We wondered about his temperament. He hasn’t been flustered by anything the Knicks or Sixers have flung at him. The winning shot in Game 1 of Round 1 came when he waved off the screen John Collins was supposed to set – the screener had lost a sneaker – and dispensed with defender Frank Nkilitina via his own devices, which are considerable.
For all the fine nights Young had had as a Hawk, regular-season work in the NBA always carries a shadow of a doubt. To be really, you have to be really good when it matters. Young has held the Hawks together, and not just by making a bunch of shots. The key play of the vital Game 4 came on the pass he whipped along the baseline to Collins for the 3-pointer that drew the Hawks within a point. Young’s floater would put them ahead. His free throws kept them there.
It hadn’t been his greatest night. He missed 18 of 28 shots. He missed two free throws. His right shoulder was hurting. But he was the best player on the floor at game’s end, which tells us – though we’ve long suspected as much – he has a knack for timing. The great ones do.
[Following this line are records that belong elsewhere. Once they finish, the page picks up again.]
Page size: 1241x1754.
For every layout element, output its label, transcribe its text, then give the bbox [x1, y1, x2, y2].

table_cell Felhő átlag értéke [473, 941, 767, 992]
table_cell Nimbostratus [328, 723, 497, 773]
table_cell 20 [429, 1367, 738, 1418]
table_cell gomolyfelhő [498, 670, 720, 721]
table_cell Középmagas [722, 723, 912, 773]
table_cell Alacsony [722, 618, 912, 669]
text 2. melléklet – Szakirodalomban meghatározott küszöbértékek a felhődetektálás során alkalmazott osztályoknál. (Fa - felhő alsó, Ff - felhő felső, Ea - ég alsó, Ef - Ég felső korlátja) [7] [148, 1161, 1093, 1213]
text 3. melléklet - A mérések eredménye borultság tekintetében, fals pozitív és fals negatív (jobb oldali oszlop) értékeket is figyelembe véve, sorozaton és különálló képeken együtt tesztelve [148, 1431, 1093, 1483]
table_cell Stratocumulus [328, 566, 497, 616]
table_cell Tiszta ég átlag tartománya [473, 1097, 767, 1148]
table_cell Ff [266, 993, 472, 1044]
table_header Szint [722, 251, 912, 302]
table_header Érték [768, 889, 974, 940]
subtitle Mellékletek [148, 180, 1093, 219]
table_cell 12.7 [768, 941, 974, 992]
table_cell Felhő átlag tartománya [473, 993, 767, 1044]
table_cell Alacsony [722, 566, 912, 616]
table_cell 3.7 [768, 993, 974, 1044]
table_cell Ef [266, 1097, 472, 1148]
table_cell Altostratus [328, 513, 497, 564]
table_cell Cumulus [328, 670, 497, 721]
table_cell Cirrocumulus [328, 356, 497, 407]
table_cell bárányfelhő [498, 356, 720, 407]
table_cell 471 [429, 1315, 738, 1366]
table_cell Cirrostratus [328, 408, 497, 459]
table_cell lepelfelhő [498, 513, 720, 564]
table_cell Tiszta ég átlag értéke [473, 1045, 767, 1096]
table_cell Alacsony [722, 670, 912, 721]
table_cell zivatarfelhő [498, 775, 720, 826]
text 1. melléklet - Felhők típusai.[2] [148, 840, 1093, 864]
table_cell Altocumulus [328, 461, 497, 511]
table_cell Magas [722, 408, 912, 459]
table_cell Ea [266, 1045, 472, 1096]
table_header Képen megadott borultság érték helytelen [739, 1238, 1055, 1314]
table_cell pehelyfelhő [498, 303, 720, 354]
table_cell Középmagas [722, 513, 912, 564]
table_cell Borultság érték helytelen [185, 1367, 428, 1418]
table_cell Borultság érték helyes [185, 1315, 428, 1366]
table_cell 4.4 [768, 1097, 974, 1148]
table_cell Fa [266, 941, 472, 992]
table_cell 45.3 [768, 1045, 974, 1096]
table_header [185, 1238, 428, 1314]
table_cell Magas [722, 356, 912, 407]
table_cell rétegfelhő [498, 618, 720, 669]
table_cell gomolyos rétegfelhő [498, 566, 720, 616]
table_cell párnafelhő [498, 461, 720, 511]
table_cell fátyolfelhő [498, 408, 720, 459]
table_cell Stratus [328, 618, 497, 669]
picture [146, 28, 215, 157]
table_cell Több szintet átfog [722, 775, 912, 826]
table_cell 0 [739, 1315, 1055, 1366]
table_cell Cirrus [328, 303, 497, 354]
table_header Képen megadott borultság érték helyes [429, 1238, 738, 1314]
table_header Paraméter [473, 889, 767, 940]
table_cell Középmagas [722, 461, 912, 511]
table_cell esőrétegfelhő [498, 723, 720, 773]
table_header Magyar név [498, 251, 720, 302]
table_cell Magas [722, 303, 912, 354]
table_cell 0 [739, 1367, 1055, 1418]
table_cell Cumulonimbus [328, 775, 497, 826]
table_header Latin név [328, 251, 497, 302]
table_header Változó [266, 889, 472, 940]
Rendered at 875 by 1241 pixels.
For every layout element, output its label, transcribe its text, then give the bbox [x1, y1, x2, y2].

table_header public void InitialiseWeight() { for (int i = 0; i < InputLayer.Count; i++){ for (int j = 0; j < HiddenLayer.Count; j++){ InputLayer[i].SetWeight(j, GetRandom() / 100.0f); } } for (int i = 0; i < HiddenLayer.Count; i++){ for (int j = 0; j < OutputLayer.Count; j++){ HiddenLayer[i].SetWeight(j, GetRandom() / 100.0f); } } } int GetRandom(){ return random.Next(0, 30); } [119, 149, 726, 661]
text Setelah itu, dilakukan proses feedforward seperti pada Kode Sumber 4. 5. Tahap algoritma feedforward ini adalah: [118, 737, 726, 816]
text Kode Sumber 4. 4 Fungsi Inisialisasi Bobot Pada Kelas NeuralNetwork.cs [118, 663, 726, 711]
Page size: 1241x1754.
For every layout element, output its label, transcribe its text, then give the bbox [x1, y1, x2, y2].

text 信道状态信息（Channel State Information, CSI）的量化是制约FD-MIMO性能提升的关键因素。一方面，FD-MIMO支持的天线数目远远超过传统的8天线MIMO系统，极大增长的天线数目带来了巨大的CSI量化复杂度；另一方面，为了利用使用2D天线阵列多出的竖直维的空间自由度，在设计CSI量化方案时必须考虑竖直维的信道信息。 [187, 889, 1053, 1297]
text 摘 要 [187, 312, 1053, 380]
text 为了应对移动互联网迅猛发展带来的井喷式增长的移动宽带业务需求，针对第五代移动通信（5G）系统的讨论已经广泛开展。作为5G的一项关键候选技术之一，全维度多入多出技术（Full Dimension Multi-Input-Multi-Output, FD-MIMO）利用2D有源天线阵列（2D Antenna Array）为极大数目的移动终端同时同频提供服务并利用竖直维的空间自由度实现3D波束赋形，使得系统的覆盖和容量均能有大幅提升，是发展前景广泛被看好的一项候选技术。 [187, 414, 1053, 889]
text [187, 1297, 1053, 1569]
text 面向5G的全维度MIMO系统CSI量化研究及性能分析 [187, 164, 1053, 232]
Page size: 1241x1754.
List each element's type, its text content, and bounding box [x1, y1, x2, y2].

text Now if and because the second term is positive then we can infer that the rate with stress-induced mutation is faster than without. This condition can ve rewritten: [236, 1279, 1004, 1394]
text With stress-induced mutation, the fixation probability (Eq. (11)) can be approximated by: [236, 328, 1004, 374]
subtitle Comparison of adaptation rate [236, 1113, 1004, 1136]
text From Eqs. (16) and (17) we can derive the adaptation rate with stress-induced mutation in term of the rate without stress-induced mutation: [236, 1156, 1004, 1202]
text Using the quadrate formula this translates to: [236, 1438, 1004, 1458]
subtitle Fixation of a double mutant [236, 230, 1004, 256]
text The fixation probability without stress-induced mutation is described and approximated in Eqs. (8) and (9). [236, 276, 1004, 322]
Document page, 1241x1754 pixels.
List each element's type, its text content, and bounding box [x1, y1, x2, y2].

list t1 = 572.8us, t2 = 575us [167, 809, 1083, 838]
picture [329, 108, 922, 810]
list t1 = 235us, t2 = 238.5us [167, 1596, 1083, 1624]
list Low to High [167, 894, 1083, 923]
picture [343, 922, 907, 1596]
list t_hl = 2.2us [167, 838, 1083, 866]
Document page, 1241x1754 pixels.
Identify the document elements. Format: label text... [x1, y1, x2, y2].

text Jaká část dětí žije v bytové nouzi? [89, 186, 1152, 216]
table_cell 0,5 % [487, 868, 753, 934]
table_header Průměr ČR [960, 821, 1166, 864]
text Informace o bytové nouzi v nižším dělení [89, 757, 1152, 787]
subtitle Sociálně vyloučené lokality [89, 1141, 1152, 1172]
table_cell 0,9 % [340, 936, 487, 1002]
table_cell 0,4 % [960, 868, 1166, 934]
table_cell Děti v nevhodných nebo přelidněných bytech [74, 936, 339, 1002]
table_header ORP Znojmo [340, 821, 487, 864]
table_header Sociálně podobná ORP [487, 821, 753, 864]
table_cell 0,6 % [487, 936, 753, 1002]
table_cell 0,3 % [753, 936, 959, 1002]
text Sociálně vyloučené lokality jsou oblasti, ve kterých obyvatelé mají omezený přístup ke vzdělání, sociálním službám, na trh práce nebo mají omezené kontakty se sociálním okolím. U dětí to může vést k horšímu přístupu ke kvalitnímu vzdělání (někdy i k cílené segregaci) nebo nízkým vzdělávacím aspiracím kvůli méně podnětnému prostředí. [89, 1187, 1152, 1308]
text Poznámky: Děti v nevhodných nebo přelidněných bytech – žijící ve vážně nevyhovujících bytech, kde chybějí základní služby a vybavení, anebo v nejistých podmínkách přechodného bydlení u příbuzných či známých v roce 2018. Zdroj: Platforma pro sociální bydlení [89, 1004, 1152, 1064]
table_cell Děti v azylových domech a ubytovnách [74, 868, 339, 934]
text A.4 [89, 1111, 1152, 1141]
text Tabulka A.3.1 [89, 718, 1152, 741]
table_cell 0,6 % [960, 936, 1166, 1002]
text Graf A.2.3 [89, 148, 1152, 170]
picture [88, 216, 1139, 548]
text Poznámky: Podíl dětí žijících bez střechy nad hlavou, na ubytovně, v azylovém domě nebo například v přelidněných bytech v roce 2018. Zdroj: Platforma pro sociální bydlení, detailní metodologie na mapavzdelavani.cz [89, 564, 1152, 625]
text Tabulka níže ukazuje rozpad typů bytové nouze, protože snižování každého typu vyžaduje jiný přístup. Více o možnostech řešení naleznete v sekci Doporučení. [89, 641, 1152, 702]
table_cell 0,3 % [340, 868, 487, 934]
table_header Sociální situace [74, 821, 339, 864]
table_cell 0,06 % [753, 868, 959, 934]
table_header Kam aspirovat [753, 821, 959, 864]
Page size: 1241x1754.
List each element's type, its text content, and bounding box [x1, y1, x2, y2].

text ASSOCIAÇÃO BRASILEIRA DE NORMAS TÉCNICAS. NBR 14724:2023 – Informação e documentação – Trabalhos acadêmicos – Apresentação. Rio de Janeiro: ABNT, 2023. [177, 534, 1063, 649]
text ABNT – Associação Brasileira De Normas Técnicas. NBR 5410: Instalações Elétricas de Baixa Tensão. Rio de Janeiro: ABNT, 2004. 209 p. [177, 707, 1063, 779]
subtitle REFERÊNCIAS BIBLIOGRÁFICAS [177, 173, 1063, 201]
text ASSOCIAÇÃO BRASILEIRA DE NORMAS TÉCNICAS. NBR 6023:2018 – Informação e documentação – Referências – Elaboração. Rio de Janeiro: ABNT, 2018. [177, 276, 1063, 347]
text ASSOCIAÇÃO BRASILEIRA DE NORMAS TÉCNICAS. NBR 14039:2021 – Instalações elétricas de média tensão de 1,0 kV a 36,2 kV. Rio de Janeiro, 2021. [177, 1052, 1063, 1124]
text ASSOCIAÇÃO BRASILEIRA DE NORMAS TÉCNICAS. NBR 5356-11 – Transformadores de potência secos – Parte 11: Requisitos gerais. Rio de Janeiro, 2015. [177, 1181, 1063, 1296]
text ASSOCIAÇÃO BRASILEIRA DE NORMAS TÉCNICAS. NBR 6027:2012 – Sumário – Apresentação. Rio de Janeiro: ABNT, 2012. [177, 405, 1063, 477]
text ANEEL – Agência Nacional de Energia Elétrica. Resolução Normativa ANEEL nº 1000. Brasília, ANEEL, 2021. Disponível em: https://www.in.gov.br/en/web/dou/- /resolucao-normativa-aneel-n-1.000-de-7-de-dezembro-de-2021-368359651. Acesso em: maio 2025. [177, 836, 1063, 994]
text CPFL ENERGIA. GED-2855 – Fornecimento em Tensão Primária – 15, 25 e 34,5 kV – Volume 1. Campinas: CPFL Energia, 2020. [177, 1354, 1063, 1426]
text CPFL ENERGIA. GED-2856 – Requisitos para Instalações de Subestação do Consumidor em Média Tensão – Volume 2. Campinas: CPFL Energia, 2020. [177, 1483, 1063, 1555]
He’s 22. In olden days, he would have just completed his senior season at Oklahoma. But here he is, four games into a series the Hawks weren’t supposed to win but still might. If you were the biggest Young fan in the world – that would be general manager Travis Schlenk, whose reputation hinges on his choice of Young over Doncic – you couldn’t have diagrammed a better postseason debut. Opposing fans haven’t rankled him. Opposing teams haven’t stopped him. Even after losses, Young hasn’t seemed irked. He’s having the time of his life.
For all the lovely moments Young has given us on the court, it’s an off-the-court exchange that makes me smile. When he takes his postgame seat before the Zoom camera, Young makes it a point to greet the Hawks’ staffer/moderator – who’s in a different location. “Hello, Jelani,” he says, and Jelani Downing responds, “Hello, Trae.”
We sportswriters sometimes group the famous people we cover into two camps – those who say hello first, and those who never do. The second category heavily outnumbers the first, so we note the exceptions. At a time when Trae Young is writing his name across the NBA sky, he’s grounded enough to say hello first. Good for him.